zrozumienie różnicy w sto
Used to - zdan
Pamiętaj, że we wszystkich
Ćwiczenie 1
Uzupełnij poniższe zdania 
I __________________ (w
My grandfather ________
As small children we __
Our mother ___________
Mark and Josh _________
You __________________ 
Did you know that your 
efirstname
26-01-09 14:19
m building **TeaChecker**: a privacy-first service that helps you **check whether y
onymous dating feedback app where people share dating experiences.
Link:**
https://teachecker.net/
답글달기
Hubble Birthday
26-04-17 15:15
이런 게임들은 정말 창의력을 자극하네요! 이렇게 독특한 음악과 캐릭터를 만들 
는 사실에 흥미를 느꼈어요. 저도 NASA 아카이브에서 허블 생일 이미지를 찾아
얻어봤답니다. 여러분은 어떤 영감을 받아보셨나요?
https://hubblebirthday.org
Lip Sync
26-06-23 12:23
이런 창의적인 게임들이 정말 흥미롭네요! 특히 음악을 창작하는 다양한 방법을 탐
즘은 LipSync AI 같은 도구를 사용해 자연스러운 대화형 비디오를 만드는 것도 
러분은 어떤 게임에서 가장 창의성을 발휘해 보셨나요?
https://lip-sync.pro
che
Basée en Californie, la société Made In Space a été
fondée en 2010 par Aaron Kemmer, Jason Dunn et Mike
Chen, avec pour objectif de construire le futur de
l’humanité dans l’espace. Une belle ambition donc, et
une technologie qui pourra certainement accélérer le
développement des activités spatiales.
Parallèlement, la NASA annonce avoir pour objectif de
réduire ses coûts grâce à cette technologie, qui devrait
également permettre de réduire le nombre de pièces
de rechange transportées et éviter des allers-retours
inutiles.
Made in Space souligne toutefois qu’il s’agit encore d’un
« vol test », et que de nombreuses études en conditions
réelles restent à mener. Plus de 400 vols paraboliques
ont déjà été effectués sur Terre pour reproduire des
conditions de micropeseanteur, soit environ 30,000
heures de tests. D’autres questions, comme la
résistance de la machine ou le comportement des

▬▬▬▬▬▬▬▬▬▬

Task goal =
Copy out every line of the data above word for word, keeping each line as it appears.

Task result =
zrozumienie różnicy w sto
Used to - zdan
Pamiętaj, że we wszystkich
Ćwiczenie 1
Uzupełnij poniższe zdania 
I __________________ (w
My grandfather ________
As small children we __
Our mother ___________
Mark and Josh _________
You __________________ 
Did you know that your 
efirstname
26-01-09 14:19
m building **TeaChecker**: a privacy-first service that helps you **check whether y
onymous dating feedback app where people share dating experiences.
Link:**
https://teachecker.net/
답글달기
Hubble Birthday
26-04-17 15:15
이런 게임들은 정말 창의력을 자극하네요! 이렇게 독특한 음악과 캐릭터를 만들 
는 사실에 흥미를 느꼈어요. 저도 NASA 아카이브에서 허블 생일 이미지를 찾아
얻어봤답니다. 여러분은 어떤 영감을 받아보셨나요?
https://hubblebirthday.org
Lip Sync
26-06-23 12:23
이런 창의적인 게임들이 정말 흥미롭네요! 특히 음악을 창작하는 다양한 방법을 탐
즘은 LipSync AI 같은 도구를 사용해 자연스러운 대화형 비디오를 만드는 것도 
러분은 어떤 게임에서 가장 창의성을 발휘해 보셨나요?
https://lip-sync.pro
che
Basée en Californie, la société Made In Space a été
fondée en 2010 par Aaron Kemmer, Jason Dunn et Mike
Chen, avec pour objectif de construire le futur de
l’humanité dans l’espace. Une belle ambition donc, et
une technologie qui pourra certainement accélérer le
développement des activités spatiales.
Parallèlement, la NASA annonce avoir pour objectif de
réduire ses coûts grâce à cette technologie, qui devrait
également permettre de réduire le nombre de pièces
de rechange transportées et éviter des allers-retours
inutiles.
Made in Space souligne toutefois qu’il s’agit encore d’un
« vol test », et que de nombreuses études en conditions
réelles restent à mener. Plus de 400 vols paraboliques
ont déjà été effectués sur Terre pour reproduire des
conditions de micropeseanteur, soit environ 30,000
heures de tests. D’autres questions, comme la
résistance de la machine ou le comportement des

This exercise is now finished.